● **TRY IT**:
Where the records below begin, start copying, and stop after the line that contains "lengths in AA |"; reproduce every line exactly but omit pictures.

● **PROVIDED RECORDS**:
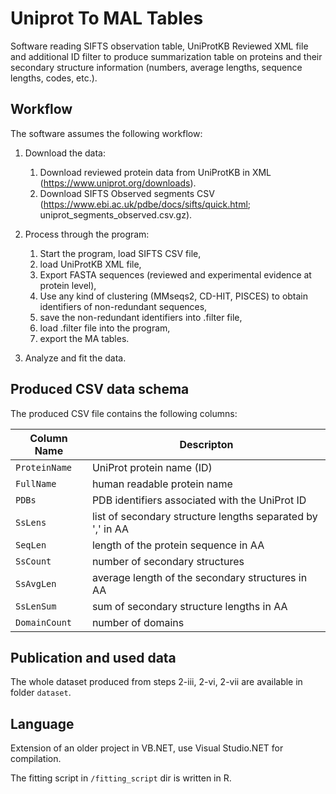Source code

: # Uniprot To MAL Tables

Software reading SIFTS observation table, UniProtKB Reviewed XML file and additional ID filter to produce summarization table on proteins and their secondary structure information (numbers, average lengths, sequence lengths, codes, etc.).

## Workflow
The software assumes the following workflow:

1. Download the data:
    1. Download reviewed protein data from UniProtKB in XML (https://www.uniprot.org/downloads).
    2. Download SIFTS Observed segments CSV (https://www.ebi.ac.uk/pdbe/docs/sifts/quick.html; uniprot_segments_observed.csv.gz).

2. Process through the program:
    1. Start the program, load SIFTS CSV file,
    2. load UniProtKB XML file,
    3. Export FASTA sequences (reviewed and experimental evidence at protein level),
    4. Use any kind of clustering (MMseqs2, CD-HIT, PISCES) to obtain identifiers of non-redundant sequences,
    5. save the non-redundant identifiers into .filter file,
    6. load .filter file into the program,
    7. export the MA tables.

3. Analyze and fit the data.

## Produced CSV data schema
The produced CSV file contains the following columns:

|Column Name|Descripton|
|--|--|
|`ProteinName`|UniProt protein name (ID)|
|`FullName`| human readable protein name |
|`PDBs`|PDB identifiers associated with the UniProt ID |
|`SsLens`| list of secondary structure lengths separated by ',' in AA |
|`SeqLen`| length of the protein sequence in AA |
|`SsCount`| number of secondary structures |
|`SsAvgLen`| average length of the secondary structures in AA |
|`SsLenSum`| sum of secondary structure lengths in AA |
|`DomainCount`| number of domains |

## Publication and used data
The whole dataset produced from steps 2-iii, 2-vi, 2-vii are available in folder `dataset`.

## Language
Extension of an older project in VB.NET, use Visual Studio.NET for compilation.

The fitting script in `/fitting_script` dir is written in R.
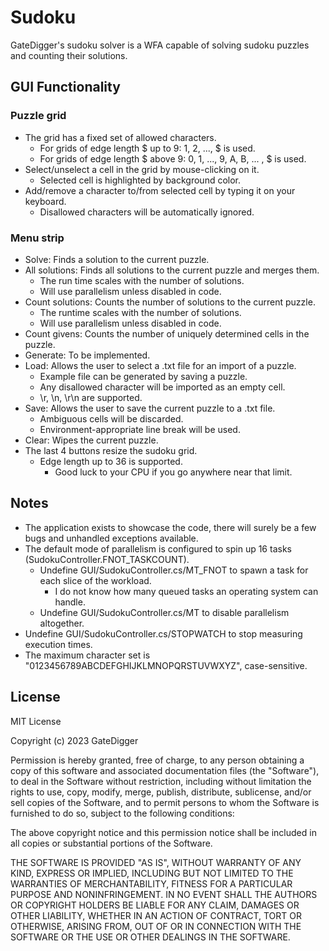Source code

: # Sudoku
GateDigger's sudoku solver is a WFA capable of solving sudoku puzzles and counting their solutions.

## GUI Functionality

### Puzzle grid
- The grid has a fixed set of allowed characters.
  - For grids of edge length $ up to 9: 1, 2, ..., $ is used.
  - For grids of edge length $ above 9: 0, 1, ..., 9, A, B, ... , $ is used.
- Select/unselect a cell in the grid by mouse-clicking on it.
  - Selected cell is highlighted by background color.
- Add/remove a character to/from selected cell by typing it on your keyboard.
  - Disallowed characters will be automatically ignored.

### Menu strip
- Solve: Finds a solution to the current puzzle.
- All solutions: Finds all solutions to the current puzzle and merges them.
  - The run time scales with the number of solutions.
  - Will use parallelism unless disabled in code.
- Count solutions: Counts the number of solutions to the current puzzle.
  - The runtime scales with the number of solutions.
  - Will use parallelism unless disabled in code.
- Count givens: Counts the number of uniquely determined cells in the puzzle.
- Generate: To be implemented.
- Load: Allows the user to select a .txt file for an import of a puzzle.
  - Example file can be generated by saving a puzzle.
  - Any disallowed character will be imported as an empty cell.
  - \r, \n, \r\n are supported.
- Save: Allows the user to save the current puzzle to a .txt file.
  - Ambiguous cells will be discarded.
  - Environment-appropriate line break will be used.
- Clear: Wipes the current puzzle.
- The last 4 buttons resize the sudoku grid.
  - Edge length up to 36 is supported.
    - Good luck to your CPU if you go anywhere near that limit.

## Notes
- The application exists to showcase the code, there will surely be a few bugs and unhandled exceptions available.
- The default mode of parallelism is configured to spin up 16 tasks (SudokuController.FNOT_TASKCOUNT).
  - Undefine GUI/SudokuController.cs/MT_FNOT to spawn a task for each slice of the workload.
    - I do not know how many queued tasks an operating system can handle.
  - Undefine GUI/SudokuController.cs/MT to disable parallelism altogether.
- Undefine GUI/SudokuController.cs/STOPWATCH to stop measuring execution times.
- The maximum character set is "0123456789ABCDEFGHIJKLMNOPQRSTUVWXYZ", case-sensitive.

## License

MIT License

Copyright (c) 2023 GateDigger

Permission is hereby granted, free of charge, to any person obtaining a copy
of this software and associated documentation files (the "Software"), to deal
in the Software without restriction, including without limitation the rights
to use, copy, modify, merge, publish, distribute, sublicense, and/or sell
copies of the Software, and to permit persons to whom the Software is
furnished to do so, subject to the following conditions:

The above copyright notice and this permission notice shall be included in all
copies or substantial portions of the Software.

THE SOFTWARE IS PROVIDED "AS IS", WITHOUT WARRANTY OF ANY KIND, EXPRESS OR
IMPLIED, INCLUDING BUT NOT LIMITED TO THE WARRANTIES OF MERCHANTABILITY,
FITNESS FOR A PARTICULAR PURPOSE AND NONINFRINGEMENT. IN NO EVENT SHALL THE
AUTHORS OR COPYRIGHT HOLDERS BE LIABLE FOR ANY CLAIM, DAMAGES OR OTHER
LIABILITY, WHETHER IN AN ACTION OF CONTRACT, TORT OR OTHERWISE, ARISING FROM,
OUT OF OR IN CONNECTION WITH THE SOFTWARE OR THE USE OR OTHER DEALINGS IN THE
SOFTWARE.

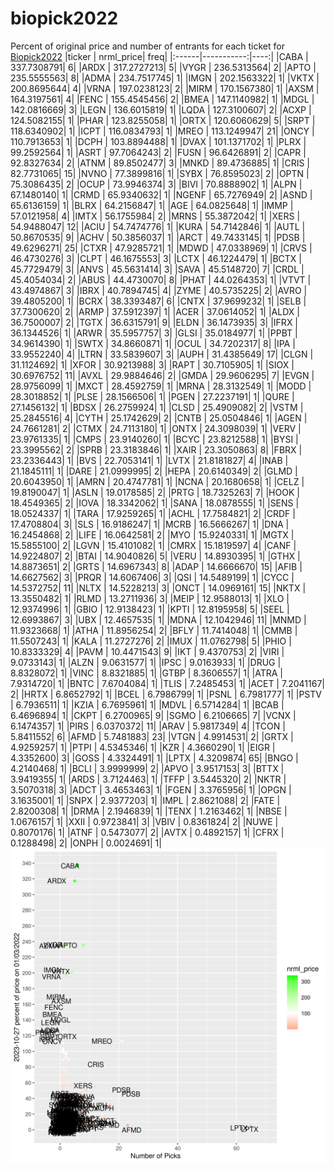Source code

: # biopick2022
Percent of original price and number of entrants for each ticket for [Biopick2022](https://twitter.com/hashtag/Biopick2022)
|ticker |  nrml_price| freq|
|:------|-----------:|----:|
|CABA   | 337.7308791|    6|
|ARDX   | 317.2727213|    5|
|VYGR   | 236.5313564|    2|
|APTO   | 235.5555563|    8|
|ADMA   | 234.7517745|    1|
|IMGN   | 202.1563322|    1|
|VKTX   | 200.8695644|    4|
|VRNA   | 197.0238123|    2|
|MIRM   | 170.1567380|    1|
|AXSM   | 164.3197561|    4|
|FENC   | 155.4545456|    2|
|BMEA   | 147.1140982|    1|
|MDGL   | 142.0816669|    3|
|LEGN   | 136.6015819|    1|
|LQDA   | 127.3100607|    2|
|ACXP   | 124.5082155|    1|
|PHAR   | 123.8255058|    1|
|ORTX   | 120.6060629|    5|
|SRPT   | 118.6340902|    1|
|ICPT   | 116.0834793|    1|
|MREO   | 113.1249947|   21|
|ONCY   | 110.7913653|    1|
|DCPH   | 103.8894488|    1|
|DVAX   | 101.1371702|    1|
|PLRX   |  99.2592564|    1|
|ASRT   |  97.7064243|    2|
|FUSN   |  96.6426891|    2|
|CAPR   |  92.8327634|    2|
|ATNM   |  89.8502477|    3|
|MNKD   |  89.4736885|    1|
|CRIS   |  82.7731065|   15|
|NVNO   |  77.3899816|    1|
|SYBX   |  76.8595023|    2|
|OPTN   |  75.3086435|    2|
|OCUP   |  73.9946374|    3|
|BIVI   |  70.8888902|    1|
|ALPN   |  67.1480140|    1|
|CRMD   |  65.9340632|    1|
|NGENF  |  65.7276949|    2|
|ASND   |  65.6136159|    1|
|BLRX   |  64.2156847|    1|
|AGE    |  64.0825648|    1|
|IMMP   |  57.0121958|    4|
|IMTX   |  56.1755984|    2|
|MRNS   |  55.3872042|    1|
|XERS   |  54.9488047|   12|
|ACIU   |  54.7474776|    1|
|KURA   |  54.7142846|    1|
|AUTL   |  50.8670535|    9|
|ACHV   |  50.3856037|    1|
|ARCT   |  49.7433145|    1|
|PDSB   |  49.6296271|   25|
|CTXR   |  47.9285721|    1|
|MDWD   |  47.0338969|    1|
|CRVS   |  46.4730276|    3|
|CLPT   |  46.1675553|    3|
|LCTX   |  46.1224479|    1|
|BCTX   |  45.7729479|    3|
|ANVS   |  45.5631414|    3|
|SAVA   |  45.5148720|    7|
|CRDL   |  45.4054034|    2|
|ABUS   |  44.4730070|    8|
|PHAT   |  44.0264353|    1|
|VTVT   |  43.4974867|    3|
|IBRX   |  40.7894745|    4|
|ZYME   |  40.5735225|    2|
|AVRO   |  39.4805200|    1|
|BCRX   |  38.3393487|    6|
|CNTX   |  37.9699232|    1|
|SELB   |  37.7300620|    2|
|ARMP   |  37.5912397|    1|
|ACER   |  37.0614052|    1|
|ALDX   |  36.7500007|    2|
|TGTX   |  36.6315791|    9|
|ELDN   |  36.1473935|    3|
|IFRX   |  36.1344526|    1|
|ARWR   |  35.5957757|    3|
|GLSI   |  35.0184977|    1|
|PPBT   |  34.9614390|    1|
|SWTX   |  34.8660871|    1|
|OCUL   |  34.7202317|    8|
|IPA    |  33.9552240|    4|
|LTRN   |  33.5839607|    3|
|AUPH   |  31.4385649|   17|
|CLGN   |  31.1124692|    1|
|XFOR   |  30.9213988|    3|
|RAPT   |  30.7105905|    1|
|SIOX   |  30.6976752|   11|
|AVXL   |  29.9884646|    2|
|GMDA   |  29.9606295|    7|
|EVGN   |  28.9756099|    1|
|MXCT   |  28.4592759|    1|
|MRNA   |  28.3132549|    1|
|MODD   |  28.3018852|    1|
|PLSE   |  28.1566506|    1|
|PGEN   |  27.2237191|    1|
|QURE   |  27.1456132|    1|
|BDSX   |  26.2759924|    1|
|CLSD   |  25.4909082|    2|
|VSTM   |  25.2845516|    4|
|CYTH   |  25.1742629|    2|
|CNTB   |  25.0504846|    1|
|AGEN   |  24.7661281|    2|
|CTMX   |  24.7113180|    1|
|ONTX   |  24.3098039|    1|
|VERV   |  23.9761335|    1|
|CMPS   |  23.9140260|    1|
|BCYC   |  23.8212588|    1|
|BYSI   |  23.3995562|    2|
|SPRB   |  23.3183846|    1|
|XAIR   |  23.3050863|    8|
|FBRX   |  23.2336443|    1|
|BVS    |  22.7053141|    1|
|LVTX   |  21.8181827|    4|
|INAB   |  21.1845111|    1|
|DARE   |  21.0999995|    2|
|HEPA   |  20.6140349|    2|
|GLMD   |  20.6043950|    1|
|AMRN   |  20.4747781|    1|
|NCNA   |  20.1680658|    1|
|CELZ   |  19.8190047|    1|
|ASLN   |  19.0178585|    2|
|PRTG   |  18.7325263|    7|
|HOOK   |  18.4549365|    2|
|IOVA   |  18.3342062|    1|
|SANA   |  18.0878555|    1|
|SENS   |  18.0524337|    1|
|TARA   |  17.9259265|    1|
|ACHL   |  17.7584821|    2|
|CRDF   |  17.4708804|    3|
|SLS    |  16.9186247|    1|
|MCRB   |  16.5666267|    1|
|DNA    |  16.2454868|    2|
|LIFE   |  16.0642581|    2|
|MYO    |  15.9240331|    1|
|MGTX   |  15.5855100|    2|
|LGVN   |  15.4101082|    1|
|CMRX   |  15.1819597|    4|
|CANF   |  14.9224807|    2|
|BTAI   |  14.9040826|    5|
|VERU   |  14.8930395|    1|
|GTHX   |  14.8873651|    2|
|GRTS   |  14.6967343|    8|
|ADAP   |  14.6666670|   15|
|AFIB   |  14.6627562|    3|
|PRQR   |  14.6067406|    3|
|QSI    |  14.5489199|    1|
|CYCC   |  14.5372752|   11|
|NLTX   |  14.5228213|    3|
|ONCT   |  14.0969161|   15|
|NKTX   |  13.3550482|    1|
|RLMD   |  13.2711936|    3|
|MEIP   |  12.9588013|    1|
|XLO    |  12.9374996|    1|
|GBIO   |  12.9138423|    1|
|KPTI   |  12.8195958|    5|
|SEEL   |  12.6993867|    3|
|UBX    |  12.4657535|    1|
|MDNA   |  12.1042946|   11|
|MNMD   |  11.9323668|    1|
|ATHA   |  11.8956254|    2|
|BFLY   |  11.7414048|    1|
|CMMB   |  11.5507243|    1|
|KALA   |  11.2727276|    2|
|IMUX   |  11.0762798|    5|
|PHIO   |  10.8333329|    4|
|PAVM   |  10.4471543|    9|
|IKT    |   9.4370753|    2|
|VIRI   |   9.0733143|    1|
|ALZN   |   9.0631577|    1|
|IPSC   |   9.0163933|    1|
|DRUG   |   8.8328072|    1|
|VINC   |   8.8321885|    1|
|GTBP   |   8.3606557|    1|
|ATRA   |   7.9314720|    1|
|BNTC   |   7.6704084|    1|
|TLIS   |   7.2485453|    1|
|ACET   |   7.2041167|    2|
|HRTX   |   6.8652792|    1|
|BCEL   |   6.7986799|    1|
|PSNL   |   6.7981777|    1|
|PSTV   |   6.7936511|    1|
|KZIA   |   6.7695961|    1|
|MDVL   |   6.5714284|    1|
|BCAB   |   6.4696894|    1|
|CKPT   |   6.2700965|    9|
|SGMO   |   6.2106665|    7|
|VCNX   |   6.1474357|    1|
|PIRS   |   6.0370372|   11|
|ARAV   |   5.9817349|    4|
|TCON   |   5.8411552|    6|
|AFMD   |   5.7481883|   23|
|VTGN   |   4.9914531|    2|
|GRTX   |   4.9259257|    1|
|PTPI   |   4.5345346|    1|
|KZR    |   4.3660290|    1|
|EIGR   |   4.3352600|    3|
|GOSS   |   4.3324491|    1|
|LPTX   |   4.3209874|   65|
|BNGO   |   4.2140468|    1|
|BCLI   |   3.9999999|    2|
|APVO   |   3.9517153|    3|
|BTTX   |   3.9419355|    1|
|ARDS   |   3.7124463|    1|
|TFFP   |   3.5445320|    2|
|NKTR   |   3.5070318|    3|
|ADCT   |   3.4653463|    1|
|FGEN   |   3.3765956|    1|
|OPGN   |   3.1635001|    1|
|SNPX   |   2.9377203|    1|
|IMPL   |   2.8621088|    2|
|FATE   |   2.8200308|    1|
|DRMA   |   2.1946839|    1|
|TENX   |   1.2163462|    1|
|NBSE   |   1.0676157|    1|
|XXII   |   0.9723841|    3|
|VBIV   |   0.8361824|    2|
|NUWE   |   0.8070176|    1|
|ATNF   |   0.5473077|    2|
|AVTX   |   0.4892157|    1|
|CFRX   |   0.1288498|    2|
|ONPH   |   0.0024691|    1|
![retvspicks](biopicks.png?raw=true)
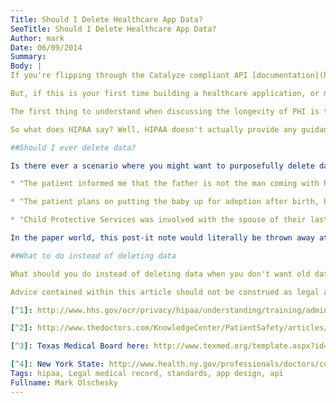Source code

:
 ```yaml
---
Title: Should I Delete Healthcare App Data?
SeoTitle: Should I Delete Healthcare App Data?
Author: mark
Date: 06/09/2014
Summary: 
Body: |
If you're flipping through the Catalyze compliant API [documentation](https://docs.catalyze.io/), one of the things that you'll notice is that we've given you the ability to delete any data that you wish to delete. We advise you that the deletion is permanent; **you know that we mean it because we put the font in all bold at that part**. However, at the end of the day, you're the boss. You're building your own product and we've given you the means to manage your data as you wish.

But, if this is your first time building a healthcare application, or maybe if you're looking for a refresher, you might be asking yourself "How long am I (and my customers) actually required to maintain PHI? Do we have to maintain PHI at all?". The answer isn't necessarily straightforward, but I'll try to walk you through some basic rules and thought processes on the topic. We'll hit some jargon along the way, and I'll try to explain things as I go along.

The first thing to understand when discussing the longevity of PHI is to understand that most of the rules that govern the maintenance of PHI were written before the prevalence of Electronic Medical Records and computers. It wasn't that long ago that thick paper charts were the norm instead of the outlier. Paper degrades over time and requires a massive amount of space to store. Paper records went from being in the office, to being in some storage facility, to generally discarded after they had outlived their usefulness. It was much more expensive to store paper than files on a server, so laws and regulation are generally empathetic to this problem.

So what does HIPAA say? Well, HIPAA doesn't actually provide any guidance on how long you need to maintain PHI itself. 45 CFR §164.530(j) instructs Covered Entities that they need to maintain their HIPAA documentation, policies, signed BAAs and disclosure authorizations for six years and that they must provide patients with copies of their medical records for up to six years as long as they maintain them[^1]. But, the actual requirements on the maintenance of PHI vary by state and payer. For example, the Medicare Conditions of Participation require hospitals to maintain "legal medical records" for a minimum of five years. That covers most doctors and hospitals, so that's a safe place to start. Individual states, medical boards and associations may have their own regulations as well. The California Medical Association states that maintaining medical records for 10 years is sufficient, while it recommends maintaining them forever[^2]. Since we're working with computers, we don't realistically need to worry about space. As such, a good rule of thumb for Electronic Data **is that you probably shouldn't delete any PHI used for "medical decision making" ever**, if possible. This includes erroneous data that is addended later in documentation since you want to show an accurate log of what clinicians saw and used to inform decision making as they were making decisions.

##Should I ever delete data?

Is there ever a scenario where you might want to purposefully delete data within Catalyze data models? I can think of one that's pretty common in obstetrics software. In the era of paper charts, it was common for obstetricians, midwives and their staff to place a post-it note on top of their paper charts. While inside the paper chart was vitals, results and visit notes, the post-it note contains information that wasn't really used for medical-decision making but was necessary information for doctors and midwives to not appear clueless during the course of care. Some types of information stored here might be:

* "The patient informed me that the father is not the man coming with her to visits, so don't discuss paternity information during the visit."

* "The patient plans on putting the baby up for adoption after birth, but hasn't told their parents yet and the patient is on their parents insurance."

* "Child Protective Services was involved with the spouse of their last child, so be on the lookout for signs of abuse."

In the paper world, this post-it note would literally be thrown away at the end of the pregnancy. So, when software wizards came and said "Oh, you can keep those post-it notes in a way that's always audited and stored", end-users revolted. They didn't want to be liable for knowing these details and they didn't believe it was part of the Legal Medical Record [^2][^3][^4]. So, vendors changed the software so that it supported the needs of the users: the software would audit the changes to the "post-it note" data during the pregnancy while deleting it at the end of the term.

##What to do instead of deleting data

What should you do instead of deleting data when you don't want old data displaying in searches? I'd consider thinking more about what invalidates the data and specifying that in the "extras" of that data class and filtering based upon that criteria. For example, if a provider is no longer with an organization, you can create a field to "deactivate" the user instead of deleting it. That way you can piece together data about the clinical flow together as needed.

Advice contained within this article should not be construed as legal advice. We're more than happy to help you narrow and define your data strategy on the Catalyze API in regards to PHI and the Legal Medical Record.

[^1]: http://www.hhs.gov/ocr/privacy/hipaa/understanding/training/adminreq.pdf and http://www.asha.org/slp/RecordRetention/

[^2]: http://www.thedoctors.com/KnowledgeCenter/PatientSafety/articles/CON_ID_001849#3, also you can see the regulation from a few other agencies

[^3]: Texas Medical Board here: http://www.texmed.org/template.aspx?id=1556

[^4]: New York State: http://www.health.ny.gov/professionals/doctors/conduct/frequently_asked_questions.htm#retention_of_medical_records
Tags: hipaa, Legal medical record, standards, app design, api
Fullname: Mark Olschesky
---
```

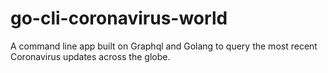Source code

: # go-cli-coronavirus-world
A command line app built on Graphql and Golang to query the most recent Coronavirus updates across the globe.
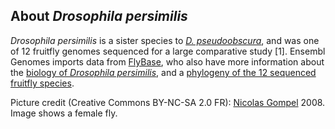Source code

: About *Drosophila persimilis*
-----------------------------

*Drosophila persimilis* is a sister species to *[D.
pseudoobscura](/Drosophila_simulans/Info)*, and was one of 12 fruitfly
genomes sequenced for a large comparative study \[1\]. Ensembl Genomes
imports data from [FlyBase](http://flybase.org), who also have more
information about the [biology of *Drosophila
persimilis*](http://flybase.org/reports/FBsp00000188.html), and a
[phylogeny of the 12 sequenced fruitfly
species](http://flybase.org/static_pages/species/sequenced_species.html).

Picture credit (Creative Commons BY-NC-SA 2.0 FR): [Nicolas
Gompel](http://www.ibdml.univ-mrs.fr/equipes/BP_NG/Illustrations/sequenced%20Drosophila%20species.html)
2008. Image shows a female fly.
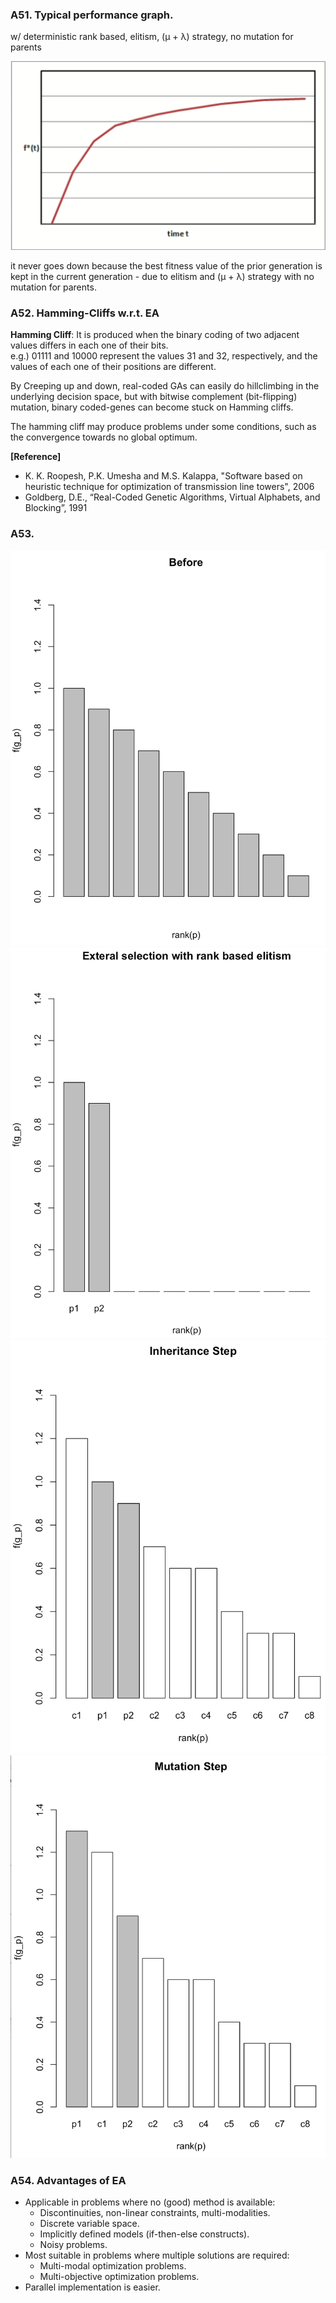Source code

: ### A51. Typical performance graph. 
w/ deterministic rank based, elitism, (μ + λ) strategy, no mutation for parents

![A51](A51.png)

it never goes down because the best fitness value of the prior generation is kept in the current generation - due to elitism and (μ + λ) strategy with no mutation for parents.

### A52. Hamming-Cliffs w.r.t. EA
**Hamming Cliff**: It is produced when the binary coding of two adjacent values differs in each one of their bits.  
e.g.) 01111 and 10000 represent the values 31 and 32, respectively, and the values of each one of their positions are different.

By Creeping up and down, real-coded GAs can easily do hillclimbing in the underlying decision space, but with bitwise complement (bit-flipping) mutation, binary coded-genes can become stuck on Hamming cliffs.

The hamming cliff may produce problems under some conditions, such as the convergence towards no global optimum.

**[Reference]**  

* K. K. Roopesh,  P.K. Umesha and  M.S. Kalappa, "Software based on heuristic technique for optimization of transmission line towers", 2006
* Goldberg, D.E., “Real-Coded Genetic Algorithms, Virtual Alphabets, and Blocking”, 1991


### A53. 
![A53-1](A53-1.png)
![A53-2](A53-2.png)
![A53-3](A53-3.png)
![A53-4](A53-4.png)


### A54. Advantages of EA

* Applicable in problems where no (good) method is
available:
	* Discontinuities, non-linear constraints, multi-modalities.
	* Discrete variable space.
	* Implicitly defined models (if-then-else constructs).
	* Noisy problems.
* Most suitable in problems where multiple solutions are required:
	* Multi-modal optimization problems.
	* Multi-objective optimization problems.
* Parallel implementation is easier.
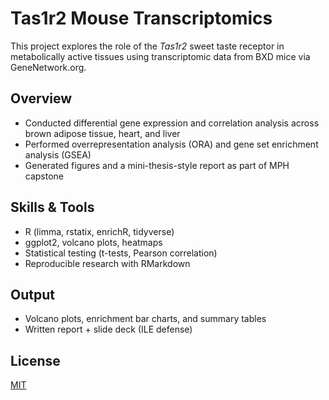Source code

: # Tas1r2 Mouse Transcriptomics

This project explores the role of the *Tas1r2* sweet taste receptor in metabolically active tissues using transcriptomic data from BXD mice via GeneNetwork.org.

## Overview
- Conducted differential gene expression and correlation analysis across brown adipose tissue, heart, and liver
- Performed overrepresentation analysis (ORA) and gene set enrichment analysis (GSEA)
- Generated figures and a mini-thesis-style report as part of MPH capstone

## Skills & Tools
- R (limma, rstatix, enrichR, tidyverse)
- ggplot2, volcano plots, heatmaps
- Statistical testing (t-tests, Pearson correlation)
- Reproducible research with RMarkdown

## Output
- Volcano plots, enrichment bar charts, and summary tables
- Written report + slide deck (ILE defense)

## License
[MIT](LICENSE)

● **RESULT FOR THIS EXERCISE**:
Source code

: # Uniprot To MAL Tables

Software reading SIFTS observation table, UniProtKB Reviewed XML file and additional ID filter to produce summarization table on proteins and their secondary structure information (numbers, average lengths, sequence lengths, codes, etc.).

## Workflow
The software assumes the following workflow:

1. Download the data:
    1. Download reviewed protein data from UniProtKB in XML (https://www.uniprot.org/downloads).
    2. Download SIFTS Observed segments CSV (https://www.ebi.ac.uk/pdbe/docs/sifts/quick.html; uniprot_segments_observed.csv.gz).

2. Process through the program:
    1. Start the program, load SIFTS CSV file,
    2. load UniProtKB XML file,
    3. Export FASTA sequences (reviewed and experimental evidence at protein level),
    4. Use any kind of clustering (MMseqs2, CD-HIT, PISCES) to obtain identifiers of non-redundant sequences,
    5. save the non-redundant identifiers into .filter file,
    6. load .filter file into the program,
    7. export the MA tables.

3. Analyze and fit the data.

## Produced CSV data schema
The produced CSV file contains the following columns:

|Column Name|Descripton|
|--|--|
|`ProteinName`|UniProt protein name (ID)|
|`FullName`| human readable protein name |
|`PDBs`|PDB identifiers associated with the UniProt ID |
|`SsLens`| list of secondary structure lengths separated by ',' in AA |
|`SeqLen`| length of the protein sequence in AA |
|`SsCount`| number of secondary structures |
|`SsAvgLen`| average length of the secondary structures in AA |
|`SsLenSum`| sum of secondary structure lengths in AA |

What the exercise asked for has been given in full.